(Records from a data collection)

+++

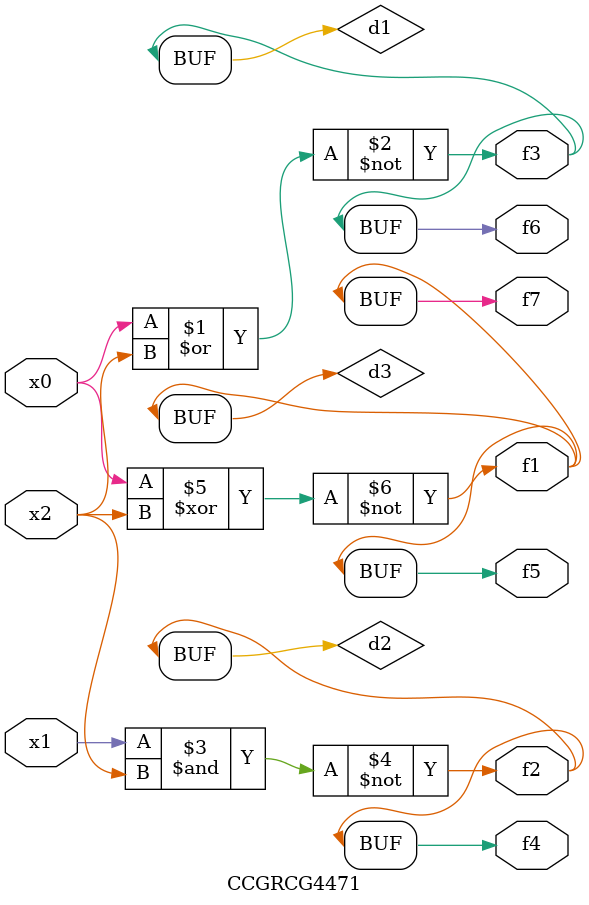
<source format=v>
module CCGRCG4471(
	input x0, x1, x2,
	output f1, f2, f3, f4, f5, f6, f7
);

	wire d1, d2, d3;

	nor (d1, x0, x2);
	nand (d2, x1, x2);
	xnor (d3, x0, x2);
	assign f1 = d3;
	assign f2 = d2;
	assign f3 = d1;
	assign f4 = d2;
	assign f5 = d3;
	assign f6 = d1;
	assign f7 = d3;
endmodule

</source>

+++

* _WHAT IS NEEDED_: Please determine the number of lines in the records above that include the string "assign", and answer with that number only.

* _TASK SOLUTION_: 7